When Forests Fell and the World Burned: How Ancient Plant Collapse Locked Earth in a Hothouse

Five million years of unyielding warmth this was the legacy of the “Great Dying,” a cataclysm so profound that it almost eliminated life from Earth. But for decades, the endurance of these super-greenhouse conditions past the volcanic onslaught of the Siberian Traps had been a mystery that nagged paleoclimatologists. And now, in a triumph of cross-border collaboration, an international team, armed with a rich Chinese fossil record and sophisticated climate-biogeochemical models, has shed light on the pivotal role played by tropical forests in this global crisis a lesson with unnerving relevance for today’s warming world.

Image Credit to bing.com

The Permian–Triassic mass extinction, around 252 million years ago, was initiated by a rapid spurt of carbon dioxide associated with Siberian volcanism, raising global temperatures by as much as 10°C on land. But the first pulse of volcanism, though catastrophic, should have been succeeded by a slow return to planetary health since silicate weathering a mechanism whereby rain and plant roots dissolve rocks, sequestering atmospheric CO2 should have pulled the climate back from the edge. Yet Earth was stuck in a hothouse for millions of years, with equatorial surface temperatures greater than 34°C, much higher than ever before or since.

The missing link, scientists now contend, was the collapse of low-latitude rainforests. As Zhen Xu, lead author and University of Leeds research fellow, told CNN, The level of warming is far beyond any other event. The researchers’ reconstruction, derived from decades of fossil plant mapping in China, demonstrated that prior to the extinction, the tropics were filled with giant, intricate forests rainforests and peat bogs that served as planetary carbon sinks. But as the temperatures rose, these biomes were obliterated, and only small lycopods just centimeters high remained, with only hot, low-latitude refuges sheltering enclaves of larger vegetation.

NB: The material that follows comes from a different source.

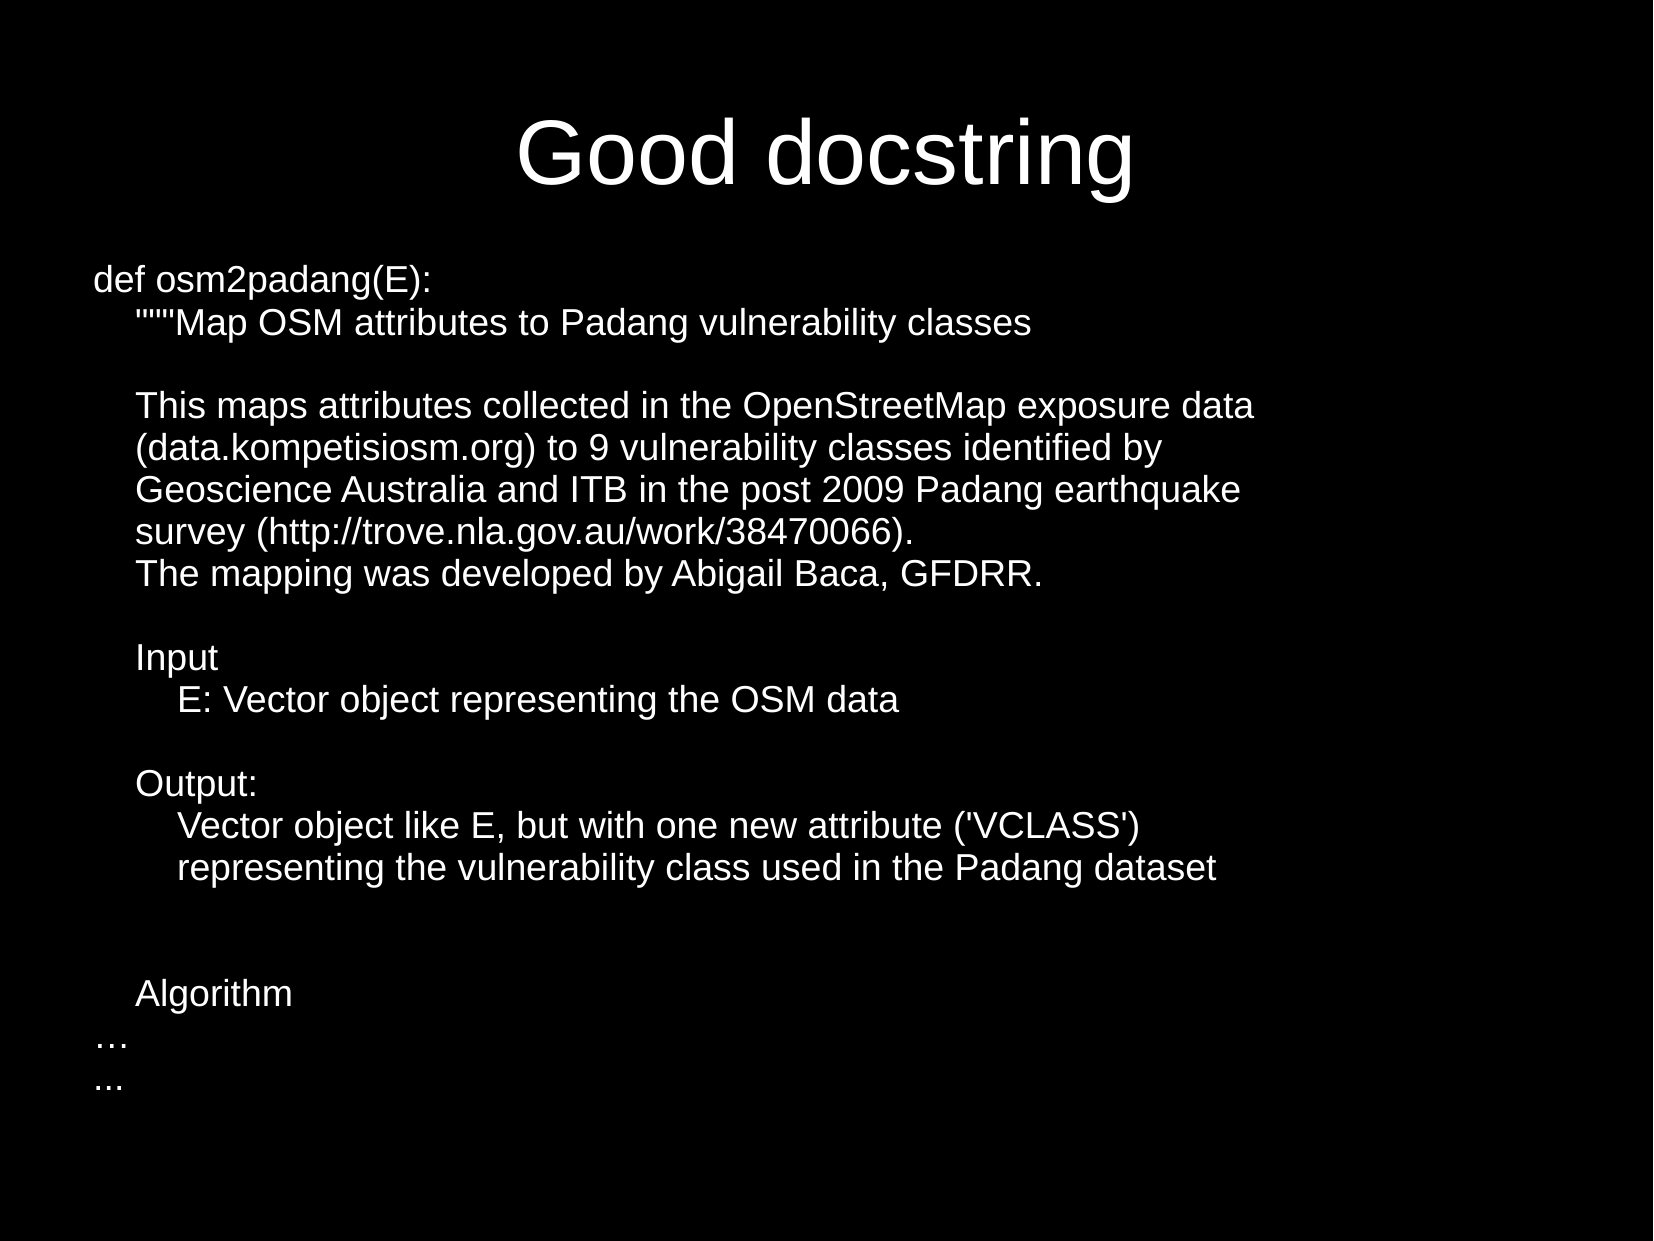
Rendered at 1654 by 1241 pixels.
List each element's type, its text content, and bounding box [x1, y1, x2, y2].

Such a “coal gap” an interval during which coal-forming plants dropped from the geological record meant that the organic carbon cycle was broken. The death of the forests not only ceased carbon burial but also cut rates of silicate weathering in half, since the roots of plants and microorganisms are needed to decompose rocks and cause CO2 to be drawn down. As Benjamin Mills, co-author and professor of Earth system evolution at Leeds, told CNN, “Once the forests die, you’re changing the carbon cycle.” Michael Benton, paleontologist at the University of Bristol, added, “The absence of forests really impacts the regular oxygen-carbon cycles and suppresses carbon burial and so high levels of CO2 remain in the atmosphere over prolonged periods.”

To verify these hypotheses, the scientists coupled fossil-based biome reconstructions with the SCION Earth Evolution Model, a climate-biogeochemical model that includes the interactions of plant productivity, weathering, and carbon cycling. Their models indicated that the initial warming due to the volcanic eruptions was exaggerated and prolonged by the extinction of productive tropical vegetation, confining the planet into a high-temperature steady state for almost five million years. It was only when forests slowly recolonized the tropics that the organic carbon cycle and silicate weathering were restored, enabling Earth to slowly cool out of its hothouse trap.

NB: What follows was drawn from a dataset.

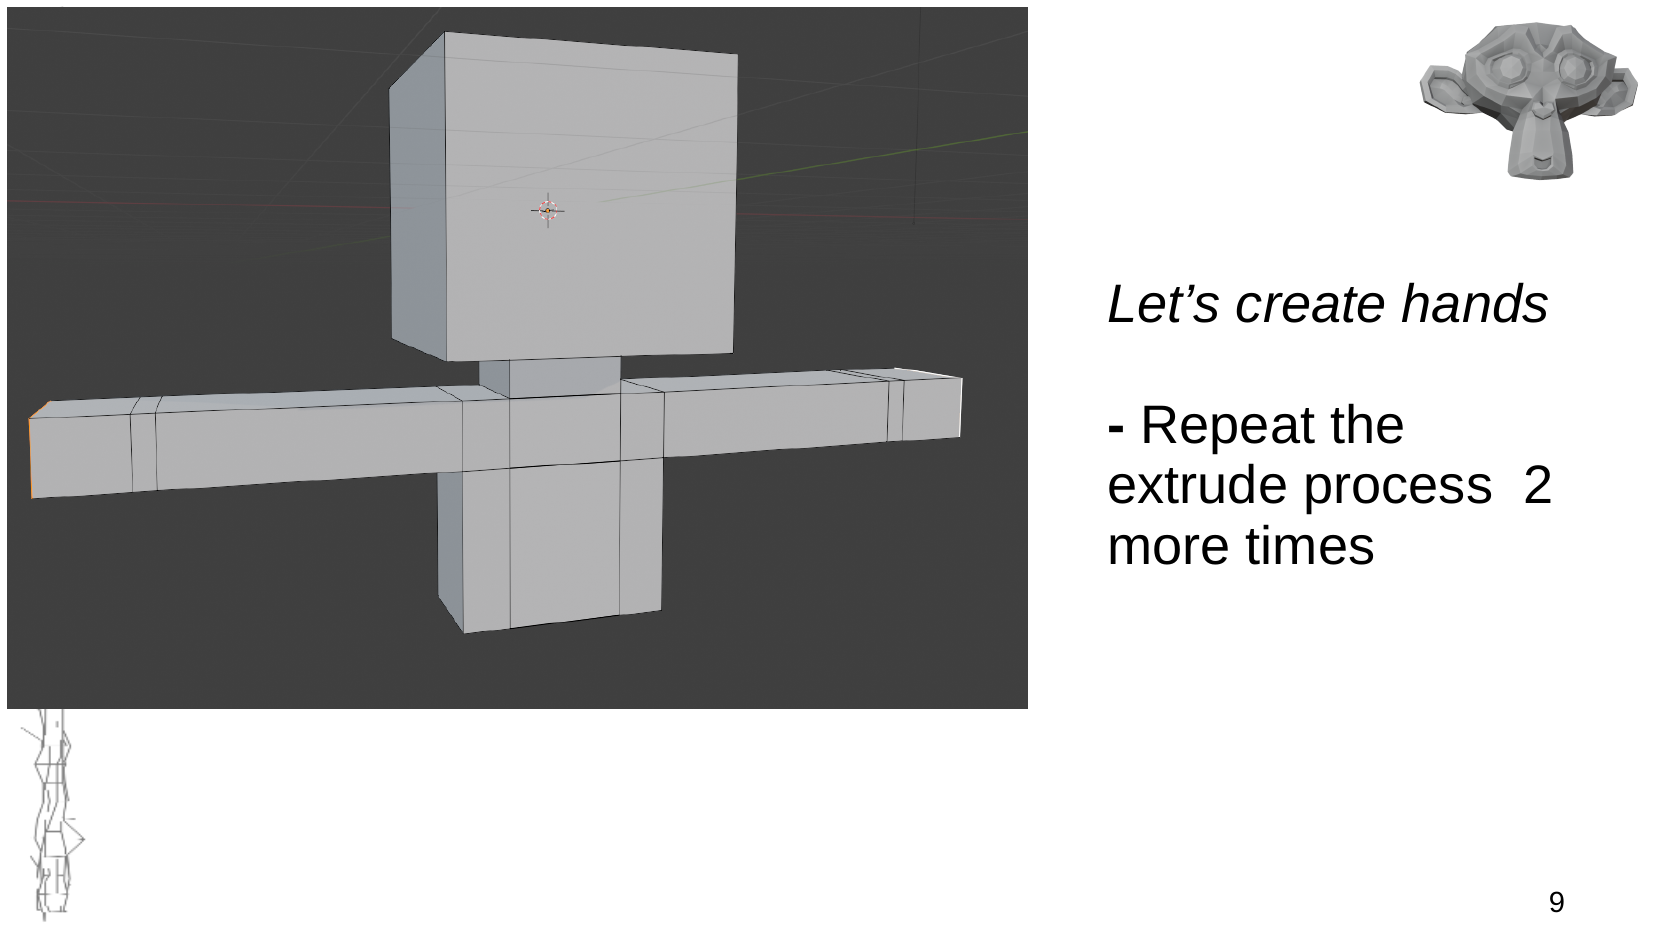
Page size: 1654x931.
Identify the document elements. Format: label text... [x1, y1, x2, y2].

Technical excellence of this research is in the reconstruction of global vegetation maps from both macrofossil and palynological evidence, painstakingly normalized for taphonomic biases and fragmentation of plant fossils. The Chinese fossil record, augmented by methodical excavations like the “vegetational Pompeii” of Inner Mongolia, yielded high-resolution photographs of Permian peat-forming forests, showing a multi-story complexity dominated by tree ferns, lycopsids, and mysterious Noeggerathiales (Permian vegetational Pompeii of Inner Mongolia). These reconstructions were cross-checked with geochemical proxies, including carbon and strontium isotopes, and compared to climate-vegetation model outputs, which pinpointed tipping points and hysteresis in the climate system.

The message for the world today is stark. Today’s tropical rainforests, like the Amazon, are threatened by compounding danger from warming, drought, and deforestation. Recent studies warn that up to half of the Amazon could reach a tipping point by 2050, with degraded forests becoming net carbon sources and triggering feedbacks that further destabilize the climate (Critical transitions in the Amazon forest system) (Amazon rainforest could reach ‘tipping point’ by 2050, scientists warn). As Mills cautioned, “There is a tipping point there. If you warm tropical forests too much, then we have a very good record of what happens. And it’s extremely bad.”

The history of the Great Dying therefore becomes more than just an ancient catastrophe tale it is a scientific warning inscribed in stone and coal, a clue that the climate resilience of our planet depends on the destiny of its forests, both ancient and modern.